RGB Mini-LED was the headline display technology of 2026, and with the review wave now landing, the picture is clearer. Hisense’s UR9 — the first mainstream television to reach shelves with the format — backlights its panel with individually tuned red, green and blue mini-LEDs rather than the white or blue LEDs of a conventional set, and the payoff is colour. Reviewers at Tom’s Guide and What Hi-Fi independently rate it among the most colourful TVs ever measured, with an anti-reflection coating that diffuses ambient light unusually well.

The caveats are just as consistent. Testers note that the colour depth and balance can be inconsistent, the gaming feature set is merely adequate next to the best, and at 4.5cm the cabinet is chunky by modern premium standards. The recurring verdict is admiration with an asterisk: very good, but not the OLED replacement the format’s billing implied.

Price has moved as fast as the reviews.
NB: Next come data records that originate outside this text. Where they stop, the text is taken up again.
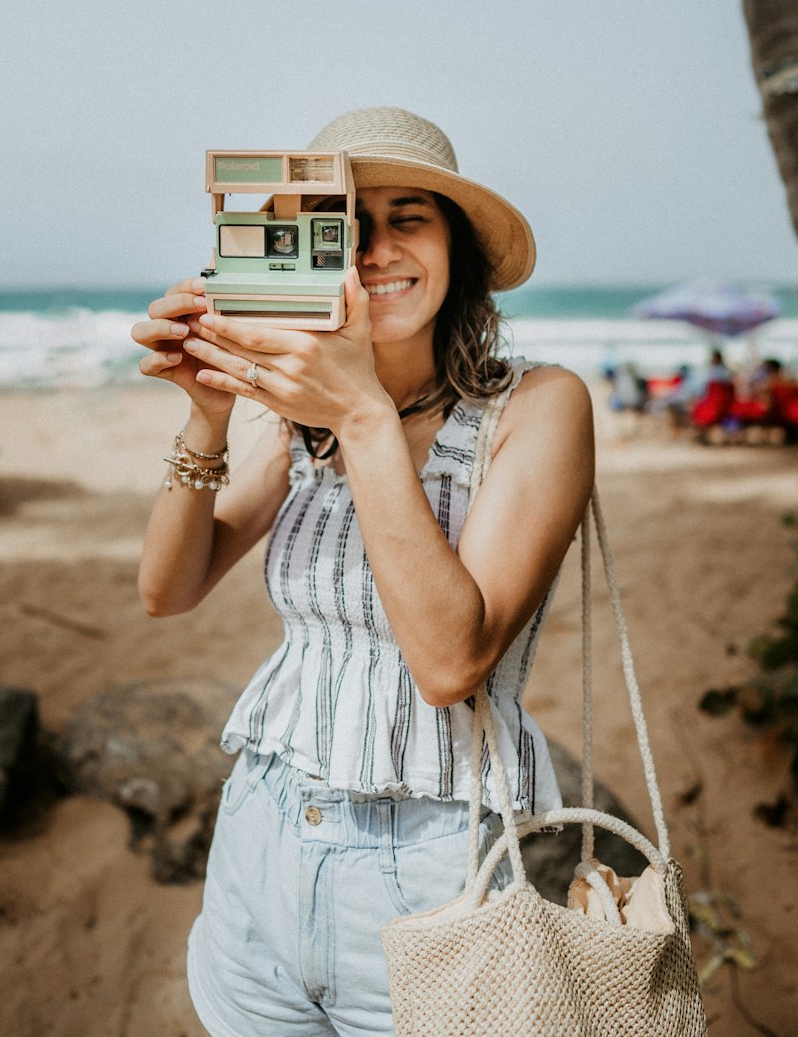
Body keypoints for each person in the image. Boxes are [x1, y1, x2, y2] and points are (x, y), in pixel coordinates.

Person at [132, 107, 594, 1037]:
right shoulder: (286, 421)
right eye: (346, 226)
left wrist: (366, 418)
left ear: (455, 248)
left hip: (428, 871)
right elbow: (166, 591)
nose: (376, 250)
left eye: (409, 217)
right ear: (309, 251)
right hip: (258, 844)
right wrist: (209, 416)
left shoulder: (535, 408)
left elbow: (449, 664)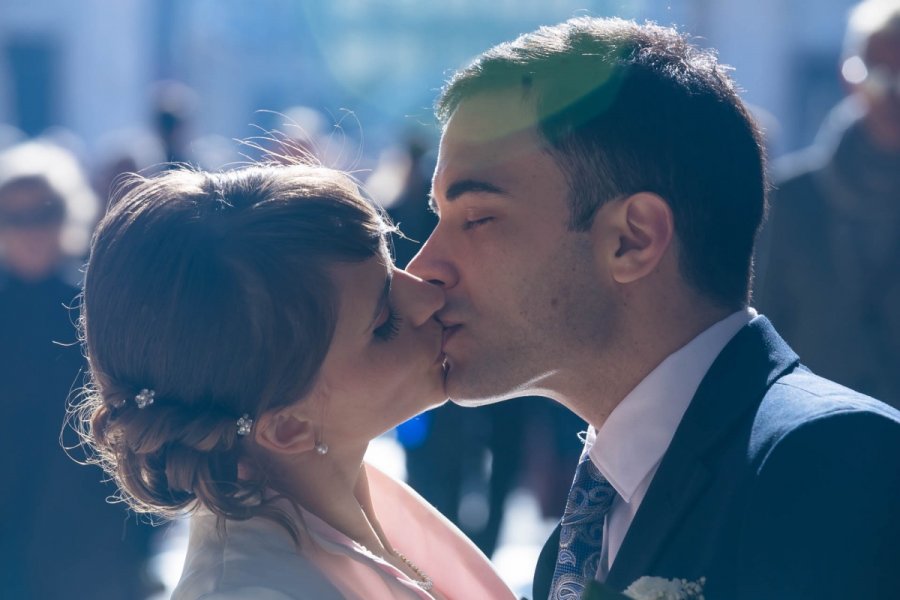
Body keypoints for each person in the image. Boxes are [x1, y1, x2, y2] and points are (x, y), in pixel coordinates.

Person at [407, 16, 900, 600]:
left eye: (478, 218)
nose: (423, 268)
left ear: (633, 238)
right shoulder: (574, 544)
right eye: (438, 217)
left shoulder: (830, 464)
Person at [70, 162, 515, 600]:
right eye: (384, 323)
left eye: (391, 268)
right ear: (288, 427)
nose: (428, 295)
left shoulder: (349, 506)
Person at [0, 140, 154, 599]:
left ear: (69, 215)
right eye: (14, 217)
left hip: (87, 523)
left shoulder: (97, 304)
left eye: (42, 213)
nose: (30, 231)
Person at [756, 0, 900, 407]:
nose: (890, 90)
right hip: (813, 444)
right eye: (875, 71)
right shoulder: (788, 202)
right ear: (846, 75)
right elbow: (759, 341)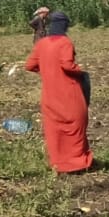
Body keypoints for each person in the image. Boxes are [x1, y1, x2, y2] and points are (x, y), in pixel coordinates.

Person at [24, 11, 93, 172]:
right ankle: (77, 162)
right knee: (76, 125)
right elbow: (67, 65)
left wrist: (48, 71)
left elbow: (29, 65)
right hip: (69, 92)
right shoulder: (65, 42)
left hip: (50, 94)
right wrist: (80, 71)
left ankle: (59, 163)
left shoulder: (42, 44)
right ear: (65, 25)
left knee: (55, 129)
The UR9 launched in April with a $3,500 sticker on the 65-inch model and ran up to $9,000 at 100 inches; within days the 65-inch fell to roughly $2,000, and it now sits at $1,999.99 at major retailers, in 65-, 75-, 85- and 100-inch sizes. That puts it squarely against high-end OLEDs rather than above them.

The takeaway is less about one set than the technology behind it. RGB Mini-LED delivers genuinely new colour headroom and excels in bright rooms, but its first mainstream outing trades blows with OLED rather than dethroning it — a promising debut with room to refine.